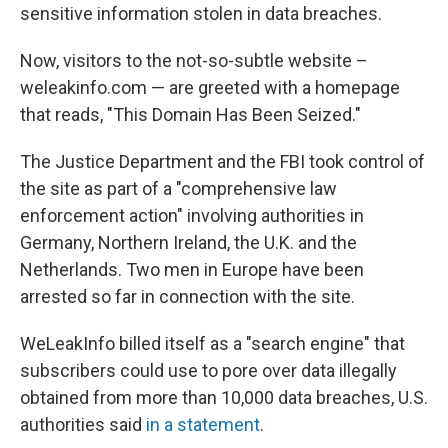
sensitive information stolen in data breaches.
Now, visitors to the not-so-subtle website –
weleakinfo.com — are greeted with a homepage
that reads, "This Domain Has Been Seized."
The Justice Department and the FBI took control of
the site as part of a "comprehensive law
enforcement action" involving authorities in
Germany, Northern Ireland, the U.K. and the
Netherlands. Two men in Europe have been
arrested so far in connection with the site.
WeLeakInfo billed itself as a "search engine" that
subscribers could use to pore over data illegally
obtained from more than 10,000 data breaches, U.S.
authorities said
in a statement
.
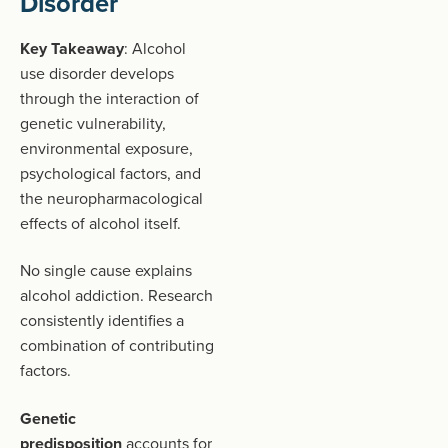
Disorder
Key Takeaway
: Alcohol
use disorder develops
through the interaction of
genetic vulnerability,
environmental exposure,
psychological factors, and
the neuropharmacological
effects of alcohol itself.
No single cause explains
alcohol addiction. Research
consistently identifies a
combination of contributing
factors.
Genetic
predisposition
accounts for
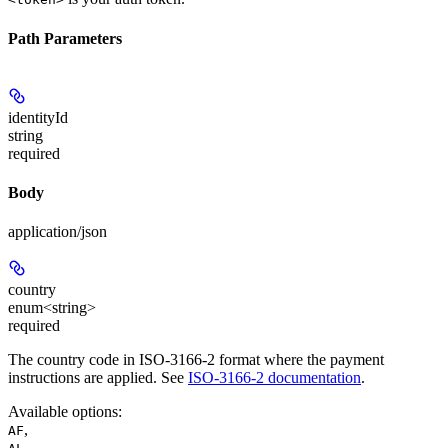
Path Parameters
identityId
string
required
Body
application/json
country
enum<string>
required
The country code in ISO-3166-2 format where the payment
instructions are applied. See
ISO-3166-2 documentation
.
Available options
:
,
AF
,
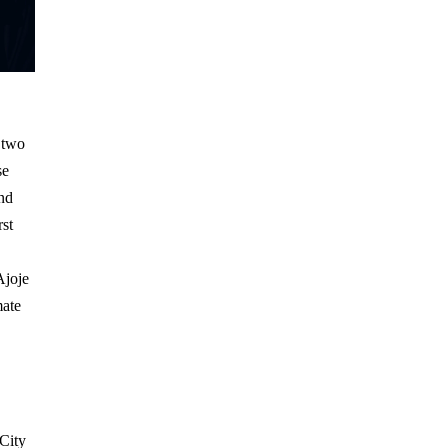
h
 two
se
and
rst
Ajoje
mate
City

+++

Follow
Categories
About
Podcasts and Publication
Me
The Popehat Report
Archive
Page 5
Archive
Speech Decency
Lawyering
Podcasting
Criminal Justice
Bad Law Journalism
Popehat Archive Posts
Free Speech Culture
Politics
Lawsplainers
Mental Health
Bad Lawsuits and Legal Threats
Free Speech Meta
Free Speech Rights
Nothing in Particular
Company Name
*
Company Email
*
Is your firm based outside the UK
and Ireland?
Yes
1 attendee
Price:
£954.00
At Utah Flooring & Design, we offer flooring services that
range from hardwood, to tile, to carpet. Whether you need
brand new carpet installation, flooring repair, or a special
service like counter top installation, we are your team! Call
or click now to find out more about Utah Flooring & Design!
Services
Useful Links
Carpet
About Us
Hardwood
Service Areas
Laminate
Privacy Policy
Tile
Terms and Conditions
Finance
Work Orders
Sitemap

+++

**EXERCISE OBJECTIVE**
Beginning at the line above that contains "Key Takeaway", repeat each line exactly through the one that contains "Path Parameters", and leave out the pictures.

**WRITTEN SOLUTION**
Key Takeaway
: Alcohol
use disorder develops
through the interaction of
genetic vulnerability,
environmental exposure,
psychological factors, and
the neuropharmacological
effects of alcohol itself.
No single cause explains
alcohol addiction. Research
consistently identifies a
combination of contributing
factors.
Genetic
predisposition
accounts for
Path Parameters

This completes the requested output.